MWIR LASER-BASED BREATH SENSOR FOR ASTHMA GRADING

用于哮喘分级的 MWIR 激光呼吸传感器

• 批准号: 6073854
• 负责人: DAVID I. ROSEN
• 金额: $ 10.64万
• 依托单位: PHYSICAL SCIENCES, INC
• 依托单位国家: 美国
• 财政年份: 2000
• 资助国家: 美国
• 起止时间: 2000-09-10 至 2001-09-09
• 项目状态: 已结题
• 来源: https://reporter.nih.gov/project-details/6073854
• 关键词: asthma; bioengineering /biomedical engineering; biomedical equipment development; breath composition; infrared radiation; laser spectrometry; lasers; nitric oxide; respiratory gas analyzer; respiratory gas level

Recent studies have shown that the mixed expired air from asthmatics contains elevated levels of nitric oxide (NO) compared to that recovered from nonasthmatic individuals. These and other observations have led to the hypothesis that NO produced enzymatically by the airway may serve as an indicator of the inflammatory microenvironment of the airway. To better answer this question, a new type of exhaled breath analyzer is needed. Currently available NO analyzers cannot adequately resolve the temporal profile of NO concentration vs expired volume over the course of a single expiration. Physical Sciences Inc. (PSI) proposes to develop and demonstrate a tunable MWIR laser sensor for the rapid, non-invasive measurement of NO and other selected breath species in human breath. The laser source will be built around a type of room-temperature, tunable MWIR semiconductor lasers. In Phase I we will combine the new source with existing ultrasensitive detection technology to demonstrate high speed, in situ measurements of ppb levels of NO in human breath. We will also show the feasibility of incorporating simultaneous dynamic measurements of breath CO2. The goal is to develop an instrument that can yield such measurements at equal to or greater than 10 Hz sampling rates in sample volumes equal to or less than 25 ml. In Phase II, a prototype instrument will be delivered to a leading asthma research group for clinical studies. The study objective will be to non- invasively determine the extent to which the increased NO levels observed in samples of mixed expired air of patients with asthma are due to increased NO in the deadspace fraction versus alveolar fraction of the lung.
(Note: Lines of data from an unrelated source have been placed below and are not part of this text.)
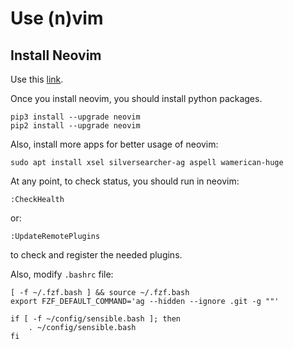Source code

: # Use (n)vim

## Install Neovim

Use this [link](https://github.com/neovim/neovim/wiki/Installing-Neovim).

Once you install neovim, you should install python packages.
    
    pip3 install --upgrade neovim                            
    pip2 install --upgrade neovim

Also, install more apps for better usage of neovim:

    sudo apt install xsel silversearcher-ag aspell wamerican-huge 

At any point, to check status, you should run in neovim:

    :CheckHealth

or:

    :UpdateRemotePlugins

to check and register the needed plugins.

Also, modify `.bashrc` file:

    [ -f ~/.fzf.bash ] && source ~/.fzf.bash
    export FZF_DEFAULT_COMMAND='ag --hidden --ignore .git -g ""'

    if [ -f ~/config/sensible.bash ]; then
        . ~/config/sensible.bash
    fi



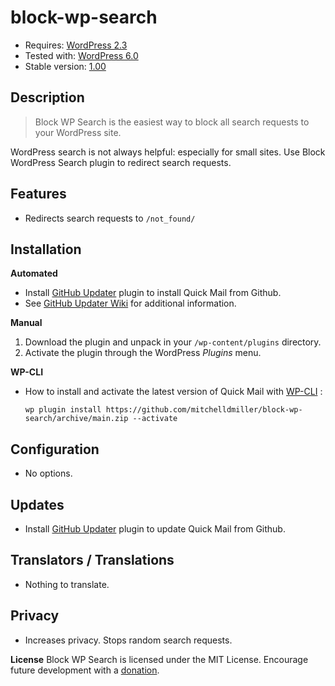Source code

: block-wp-search
====================
* Requires: [WordPress 2.3](https://wordpress.org/support/wordpress-version/version-2-3/)
* Tested with: [WordPress 6.0](https://wordpress.org/support/wordpress-version/version-6-0/)
* Stable version: [1.00](https://github.com/mitchelldmiller/block-wp-search/releases/latest)

Description
-----------
>Block WP Search is the easiest way to block all search requests to your WordPress site.

WordPress search is not always helpful: especially for small sites. 
Use Block WordPress Search plugin to redirect search requests.


Features
-----------
* Redirects search requests to `/not_found/`

Installation
-----------

__Automated__
* Install [GitHub Updater](https://github.com/afragen/github-updater/releases/latest) plugin to install Quick Mail from Github.
* See [GitHub Updater Wiki](https://github.com/afragen/github-updater/wiki) for additional information.

__Manual__
1. Download the plugin and unpack in your `/wp-content/plugins` directory.
2. Activate the plugin through the WordPress _Plugins_ menu.

__WP-CLI__
* How to install and activate the latest version of Quick Mail with [WP-CLI](https://wp-cli.org/) :

	`wp plugin install https://github.com/mitchelldmiller/block-wp-search/archive/main.zip --activate`

Configuration
-----------
* No options.

Updates
-----------
* Install [GitHub Updater](https://github.com/afragen/github-updater/releases/latest) plugin to update Quick Mail from Github.

Translators / Translations
-----------
* Nothing to translate.

Privacy
-----------
* Increases privacy. Stops random search requests.

__License__
Block WP Search is licensed under the MIT License.
Encourage future development with a [donation](https://www.paypal.com/cgi-bin/webscr?cmd=_s-xclick&hosted_button_id=4AAGBFXRAPFJY).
If the level of NO in the deadspace fraction can be shown to correlate with asthma status, then the basis for an unambiguous, "non-invasive" method of measuring airway inflammation will be established. PROPOSED COMMERCIAL APPLICATIONS: A "non-invasive" and unambiguous method for measuring airway inflammation would be of great value in asthma clinics all over the country. The proposed sensor is also likely to prove useful for assessments of oxidative stress in human subjects.
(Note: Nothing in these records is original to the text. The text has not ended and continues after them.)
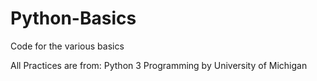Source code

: # Python-Basics
Code for the various basics

All Practices are from:
Python 3 Programming by University of Michigan
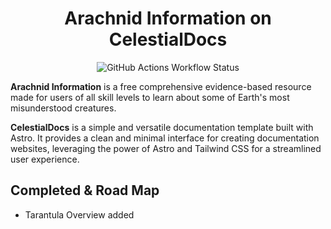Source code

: <h1 align="center">Arachnid Information on CelestialDocs</h1>

<p align="center">
<img alt="GitHub Actions Workflow Status" src="https://img.shields.io/github/actions/workflow/status/HYP3R00T/CelestialDocs/deploy.yml?style=for-the-badge&labelColor=363a4f&color=8aadf4">
</p>

**Arachnid Information** is a free comprehensive evidence-based resource made for users of all skill levels to learn about some of Earth's most misunderstood creatures. 

**CelestialDocs** is a simple and versatile documentation template built with Astro. It provides a clean and minimal interface for creating documentation websites, leveraging the power of Astro and Tailwind CSS for a streamlined user experience.

## Completed & Road Map

- Tarantula Overview added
最近的研究表明，与非哮喘患者呼出的混合气体相比，哮喘患者呼出的混合气体中一氧化氮 (NO) 的含量较高。这些和其他观察结果得出这样的假设：气道酶促产生的 NO 可以作为气道炎症微环境的指标。为了更好地回答这个问题，需要一种新型的呼气分析仪。目前可用的 NO 分析仪无法充分解析单次呼气过程中 NO 浓度与呼气量的时间关系。 Physical Sciences Inc. (PSI) 提议开发并演示一种可调谐 MWIR 激光传感器，用于快速、非侵入性地测量人类呼吸中的一氧化氮和其他选定的呼吸物质。该激光源将围绕一种室温可调谐中波红外半导体激光器构建。在第一阶段，我们将把新源与现有的超灵敏检测技术结合起来，展示对人类呼吸中 ppb 级 NO 的高速原位测量。我们还将展示同时动态测量呼吸二氧化碳的可行性。我们的目标是开发一种仪器，能够以等于或大于 10 Hz 的采样率、在等于或小于 25 ml 的样本量中进行此类测量。在第二阶段，原型仪器将交付给领先的哮喘研究小组进行临床研究。该研究的目的是非侵入性地确定哮喘患者混合呼出气体样本中观察到的 NO 水平增加在多大程度上是由于死腔部分与肺泡部分中 NO 的增加所致。如果可以证明死腔部分中的 NO 水平与哮喘状态相关，那么将建立测量气道炎症的明确的“非侵入性”方法的基础。拟议的商业应用：一种测量气道炎症的“非侵入性”且明确的方法对于全国各地的哮喘诊所具有重要价值。所提出的传感器也可能被证明可用于评估人类受试者的氧化应激。